Progressive muscular dystrophy is a group of chronic, progressively worsening hereditary primary skeletal muscle disorders. It predominantly occurs in children and adolescents, with clinical features including chronic, progressive, symmetrical muscle weakness and atrophy in selectively affected skeletal muscles, sometimes accompanied by pseudohypertrophy. This condition is a monogenic inherited disease, with different inheritance patterns for various types. For example, the pseudohypertrophic type (Duchenne type) is X-linked, with the pathogenic gene located on the short arm of the X chromosome (Xp21). Consequently, females are carriers while males manifest the disease. The pathogenic gene has been isolated and cloned.
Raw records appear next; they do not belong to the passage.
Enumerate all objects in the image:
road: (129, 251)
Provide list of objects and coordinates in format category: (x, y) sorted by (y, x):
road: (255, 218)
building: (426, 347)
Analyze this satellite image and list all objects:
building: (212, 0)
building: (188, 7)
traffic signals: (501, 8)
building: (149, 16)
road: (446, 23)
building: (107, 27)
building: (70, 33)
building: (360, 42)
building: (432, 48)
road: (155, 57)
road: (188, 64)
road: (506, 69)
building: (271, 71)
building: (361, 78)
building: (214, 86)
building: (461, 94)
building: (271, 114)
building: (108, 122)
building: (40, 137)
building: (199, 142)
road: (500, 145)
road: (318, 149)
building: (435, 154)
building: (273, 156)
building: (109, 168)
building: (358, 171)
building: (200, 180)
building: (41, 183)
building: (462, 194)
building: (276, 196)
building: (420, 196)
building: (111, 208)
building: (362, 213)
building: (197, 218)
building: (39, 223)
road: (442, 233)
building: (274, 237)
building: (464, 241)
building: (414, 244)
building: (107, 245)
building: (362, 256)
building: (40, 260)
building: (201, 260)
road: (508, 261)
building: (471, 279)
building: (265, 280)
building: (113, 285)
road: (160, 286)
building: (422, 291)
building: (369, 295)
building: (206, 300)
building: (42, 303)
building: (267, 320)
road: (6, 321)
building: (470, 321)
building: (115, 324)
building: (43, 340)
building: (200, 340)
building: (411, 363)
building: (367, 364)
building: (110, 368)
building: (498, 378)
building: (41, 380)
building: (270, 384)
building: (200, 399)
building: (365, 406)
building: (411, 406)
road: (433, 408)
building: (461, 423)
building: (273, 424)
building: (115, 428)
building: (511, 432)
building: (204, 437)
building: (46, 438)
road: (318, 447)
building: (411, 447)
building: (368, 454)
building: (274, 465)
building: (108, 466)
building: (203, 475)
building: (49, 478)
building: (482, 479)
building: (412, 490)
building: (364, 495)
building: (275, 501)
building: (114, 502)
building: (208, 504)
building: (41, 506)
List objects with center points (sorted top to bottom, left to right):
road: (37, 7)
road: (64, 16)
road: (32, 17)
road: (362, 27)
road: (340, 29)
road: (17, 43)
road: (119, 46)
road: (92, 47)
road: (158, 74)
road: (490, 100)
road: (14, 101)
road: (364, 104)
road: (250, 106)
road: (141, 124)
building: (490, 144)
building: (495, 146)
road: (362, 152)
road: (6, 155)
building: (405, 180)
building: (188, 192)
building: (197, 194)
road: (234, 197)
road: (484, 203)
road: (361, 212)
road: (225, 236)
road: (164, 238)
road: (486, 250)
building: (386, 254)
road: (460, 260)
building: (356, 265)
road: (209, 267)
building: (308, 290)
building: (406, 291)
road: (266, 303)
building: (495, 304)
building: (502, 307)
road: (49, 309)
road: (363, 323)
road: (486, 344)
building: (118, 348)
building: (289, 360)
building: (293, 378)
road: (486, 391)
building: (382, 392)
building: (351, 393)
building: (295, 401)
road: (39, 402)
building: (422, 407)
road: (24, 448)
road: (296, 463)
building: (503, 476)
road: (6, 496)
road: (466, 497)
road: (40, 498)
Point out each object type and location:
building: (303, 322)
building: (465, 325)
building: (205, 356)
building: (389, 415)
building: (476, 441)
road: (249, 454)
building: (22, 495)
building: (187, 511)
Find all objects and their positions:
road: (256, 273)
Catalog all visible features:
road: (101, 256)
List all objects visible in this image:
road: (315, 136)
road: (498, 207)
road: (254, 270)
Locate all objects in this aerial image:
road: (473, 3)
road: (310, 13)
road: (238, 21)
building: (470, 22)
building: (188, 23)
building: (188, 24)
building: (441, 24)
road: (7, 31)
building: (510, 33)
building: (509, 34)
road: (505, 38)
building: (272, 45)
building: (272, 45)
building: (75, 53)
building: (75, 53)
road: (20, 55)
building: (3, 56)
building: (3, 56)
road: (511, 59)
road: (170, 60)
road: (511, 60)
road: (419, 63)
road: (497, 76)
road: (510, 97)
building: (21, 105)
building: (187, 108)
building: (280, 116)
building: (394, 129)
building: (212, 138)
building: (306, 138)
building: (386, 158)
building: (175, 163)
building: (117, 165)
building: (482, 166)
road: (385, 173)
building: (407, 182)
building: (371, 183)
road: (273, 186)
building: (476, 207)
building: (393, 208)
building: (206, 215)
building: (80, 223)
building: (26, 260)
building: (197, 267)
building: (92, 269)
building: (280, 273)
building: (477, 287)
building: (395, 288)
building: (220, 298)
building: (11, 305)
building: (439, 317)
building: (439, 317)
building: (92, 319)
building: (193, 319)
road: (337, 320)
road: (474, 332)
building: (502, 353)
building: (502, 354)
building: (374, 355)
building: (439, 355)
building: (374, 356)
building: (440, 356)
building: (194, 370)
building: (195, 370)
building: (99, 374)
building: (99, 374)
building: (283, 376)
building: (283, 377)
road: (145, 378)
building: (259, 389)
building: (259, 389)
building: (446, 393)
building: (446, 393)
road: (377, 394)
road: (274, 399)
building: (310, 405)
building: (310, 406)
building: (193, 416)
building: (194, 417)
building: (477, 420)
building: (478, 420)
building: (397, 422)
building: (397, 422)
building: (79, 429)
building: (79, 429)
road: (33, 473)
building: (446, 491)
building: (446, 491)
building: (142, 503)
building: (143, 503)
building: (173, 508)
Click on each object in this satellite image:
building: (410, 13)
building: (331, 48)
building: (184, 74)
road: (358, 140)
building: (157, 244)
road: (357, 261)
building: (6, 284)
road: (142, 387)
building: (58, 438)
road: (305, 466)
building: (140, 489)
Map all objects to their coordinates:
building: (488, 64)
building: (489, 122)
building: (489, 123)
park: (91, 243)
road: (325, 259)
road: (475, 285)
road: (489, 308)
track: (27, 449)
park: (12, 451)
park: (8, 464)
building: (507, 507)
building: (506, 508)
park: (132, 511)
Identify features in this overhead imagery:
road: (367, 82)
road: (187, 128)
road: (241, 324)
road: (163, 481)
bubble_chart Clinical Manifestations

This group of diseases encompasses various types, each characterized by distinct ages of onset, inheritance patterns, and affected muscles. The clinical manifestations of muscle involvement in different regions are as follows: When the pelvic girdle muscles are affected, patients walk slowly with a waddling gait resembling a duck, have difficulty climbing stairs, and struggle to stand up after squatting. Rising from a supine position is challenging, requiring them to first turn prone and then use their hands to support their lower limbs while gradually straightening their torso to stand—a phenomenon known as a positive Gower's sign. If weakness in the hip flexors/extensors and knee extensors worsens, maintaining an upright posture becomes impossible, necessitating a wide stance for stability. Walking on tiptoes increases the risk of falling. When the serratus anterior, trapezius, and rhomboid muscles weaken, raising the arms causes the medial scapula to protrude from the chest wall like wings, termed "winged scapula." If the latissimus dorsi is involved, lifting the child by the armpits results in the arms sliding upward, bringing the shoulders close to the ears. Facial muscle involvement, particularly the orbicularis oris and orbicularis oculi, leads to expressionless facies, difficulty closing the eyes, raising eyebrows, or frowning. If extraocular muscles are affected, ptosis occurs, eye movement becomes restricted, and in severe cases, the eyes may become fixed. Pharyngeal muscle involvement causes swallowing, breathing, and speech difficulties. If the diaphragm or intercostal muscles are affected, respiratory distress ensues. Some cases exhibit pseudohypertrophy, most notably in the gastrocnemius. A subset of patients may also have cardiomyopathy, and a few may present with mild intellectual disability (Grade I).

1. Increased serum creatine phosphokinase (CPK) activity: Pseudohypertrophic type shows significant elevation, sometimes up to several hundred times higher, while other types exhibit grade I to grade II increases.
2. Electromyography: Reveals myogenic damage. During muscle relaxation, insertion potential decreases; during grade I contraction, motor potential duration shortens with low amplitude; polyphasic waves significantly increase, and short spike waves or polyphasic potentials may appear. Pathological interference patterns occur during maximal contraction. Fibrillation potentials are rarely observed in this disease. Motor and sensory nerve conduction velocities remain normal.
3. Muscle histopathological examination: Shows muscle fiber necrosis and connective tissue proliferation. This examination can exclude other myopathies.
4. Measurement of dystrophin content in muscle tissue: Immunofluorescence staining with dystrophin antibodies is used to determine the presence of dystrophin in the patient's muscle. Complete absence confirms pseudohypertrophic muscular dystrophy. If dystrophin is present but exhibits abnormal total amount or molecular weight, it may indicate Becker-type muscular dystrophy.
5. Genetic diagnosis: Polymerase chain reaction is applied.